Thursday, May 03, 2012

Bipolar Feedback Prices

According to mainstream (neoclassical) economics, price is determined by the negative feedback of  both supply and demand interacting with one another. As the supply of a good goes up relative to demand, the price goes down; as demand for it goes up relative to supply, the price goes down.

Underlying the supply of a given good, there are producer costs affecting how much will be produced. The law of diminishing returns (negative feedback) says that you will get less and less value out of something over time. You can only get so much work out of people, at incrementally lower levels. You can only get so much work out of a machine. Crops can only be grown at a certain 2-D density.

Underlying the demand for a given good, we have the law of diminishing marginal utility (negative feedback), which affects how much demand one has for a given good at a given time. I will likely pay more for the first apple than for the second. I will probably not buy more apples than I can eat before they rot. Thus, my demand for a given good decreases the more of that good I have.

Again, this is traditional, neoclassical economics. From this we get our supply and demand curves, and from their intersection, we get the market clearing price. This is the equilibrium price.

But this is wrong. This is not how prices come about.

The problem is that with only negative feedback, we have only half the equation. What if there is positive feedback? Let us look at what would happen in a positive feedback-only economy.

The positive feedback version of the law of diminishing returns is the law of increasing returns. How can we have increasing returns? If the marginal cost of producing something decreases with each unit created, we would have increasing returns. Software is a good example of this. So would be e-books (paper books abide by the law of diminishing returns). However, there is another example of this outside of knowledge/information-based products, and that is the agglomeration economies of cities. The existence of spillover effects and mass production creates increasing returns (at least for a while, in the latter case). Thus, increasing urbanization and increasing virtualization result in increased positive feedback.

The positive feedback version of the law of diminishing marginal utility is the law of increasing marginal utility. While it is true that individual consumers must necessarily abide by the law of diminishing marginal utility, groups do not. Fads cause more and more product to get purchased. Of course, there are various mechanisms that can drive a fad, from those that drive fashion fads to those that drive things like housing bubbles. The former may be accurately described by things like Keynes' "animal spirits," but the latter likely have underlying mechanisms more accurately described by Austrian Business Cycle Theory. Whatever the case, if you can get a lot of people buying something, you can get positive feedback.

As pointed out above, negative feedback results in equilibrium. Positive feedback, however, results in boom-bust cycles and multiple equilibria. If you had a positive feedback fire, it would get hotter and hotter over time, until it suddenly became too hot and burned itself out. This is the description of a bubble, be it a housing bubble or a fad.

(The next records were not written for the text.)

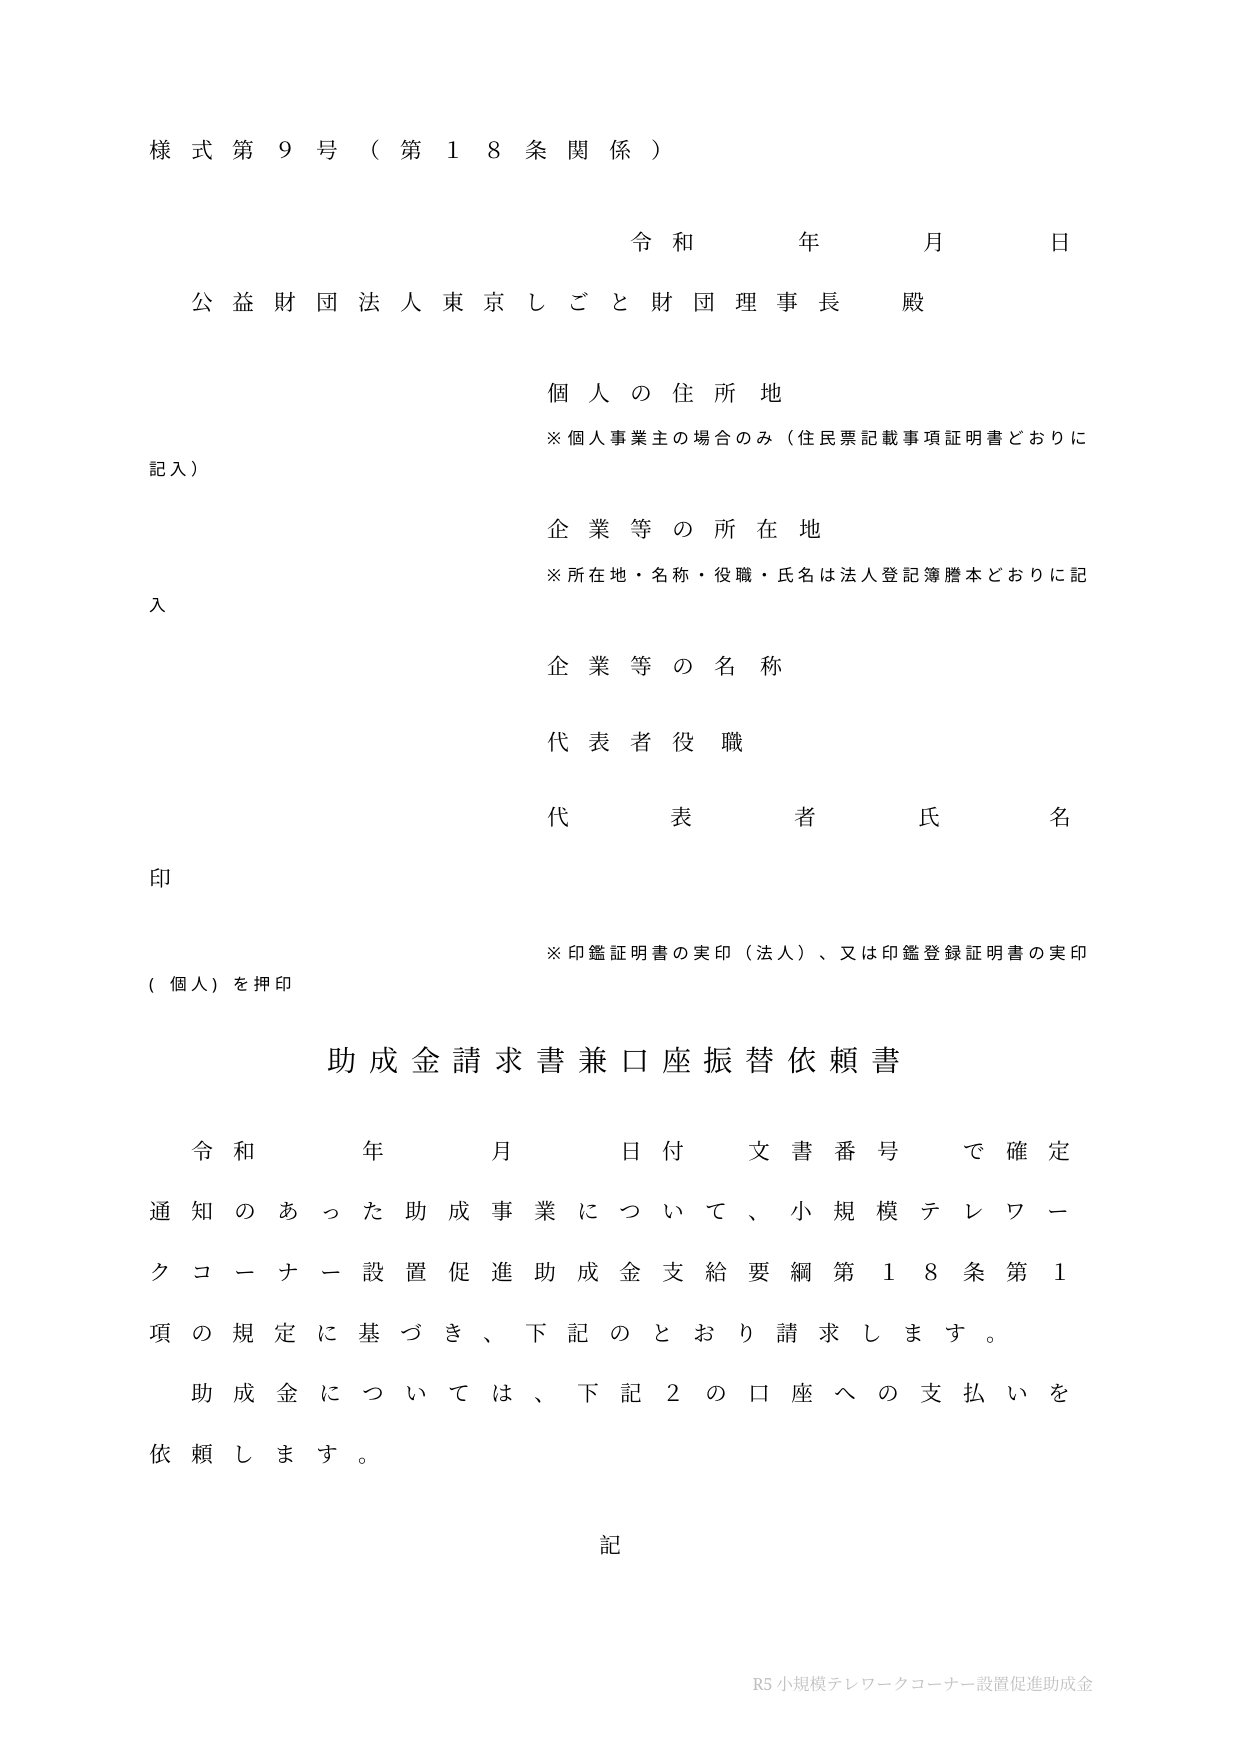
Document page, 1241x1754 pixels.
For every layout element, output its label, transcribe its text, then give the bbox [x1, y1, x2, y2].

text 令和 年 月 日 [149, 210, 1091, 271]
text 様式第９号（第１８条関係） [149, 119, 1091, 180]
text 個人の住所地 [149, 362, 1091, 422]
text 代表者氏名 印 [149, 786, 1091, 907]
text ※印鑑証明書の実印（法人）、又は印鑑登録証明書の実印(個人)を押印 [149, 937, 1091, 998]
text 代表者役職 [149, 710, 1091, 771]
text 企業等の名称 [149, 634, 1091, 695]
text 公益財団法人東京しごと財団理事長 殿 [149, 271, 1091, 331]
text 助成金請求書兼口座振替依頼書 [149, 1028, 1091, 1089]
text ※個人事業主の場合のみ（住民票記載事項証明書どおりに記入） [149, 422, 1091, 483]
text ※所在地・名称・役職・氏名は法人登記簿謄本どおりに記入 [149, 559, 1091, 619]
text 令和 年 月 日付 文書番号 で確定通知のあった助成事業について、小規模テレワークコーナー設置促進助成金支給要綱第１８条第１項の規定に基づき、下記のとおり請求します。 [149, 1119, 1091, 1362]
text 企業等の所在地 [149, 498, 1091, 559]
text 記 [149, 1513, 1091, 1574]
text 助成金については、下記２の口座への支払いを依頼します。 [149, 1362, 1091, 1483]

But note that negative feedback models, which give us the equilibrium theory of prices, is based on viewing people as individuals. The individual producer has diminishing returns; the individual consumer has diminishing marginal utility. However, if we view the economy as being a group of people, producers can have increasing returns and consumers have increasing marginal utility. This can cause one to come to the conclusion that a future of abundance is possible (and if an abundance economy is possible, socialism is possible). Such people would have to ignore the fact that increasing returns are not infinite, and in fact result in not just boom, but bust as well. But one can nevertheless see why they would make such an error.

However, if we understand people as being what they in fact are, both individuals and social, we have to consider both negative and positive feedback processes simultaneously.

With both kinds of feedback, supply is determined by both diminishing and increasing returns, demand is determined by both diminishing and increasing marginal utility. Both interact. Thus, the supply of a good cannot reach an equilibrium point, but must always fluctuate in ways that are incalculable and unpredictable. For the same reason, demand cannot reach an equilibrium, but must always fluctuate in ways that are incalculable and unpredictable. Thus, we would not have the smooth curves we see when we draw supply and demand curves, but lines that would instead look more like the graph for a given stock over time. Worse, these two complex processes then have to interact to create the price of that good. Thus, price is inherently incalculable and unpredictable. Without the ability to calculate what the price "should" be, if there is not any such thing as a market clearing price, dreams of even market socialism must fall away.

Bipolar feedback drives a large number of complex, creative processes. The economy is but one kind of such a process. As we can see, we have bipolar feedback (increasing vs. diminishing returns/marginal utility) underlying both supply and demand, which are themselves bipolar feedback processes. This is complex, creative process on top of complex, creative process. The economy thus becomes increasingly incalculable, the more such processes we realize are part of the economy.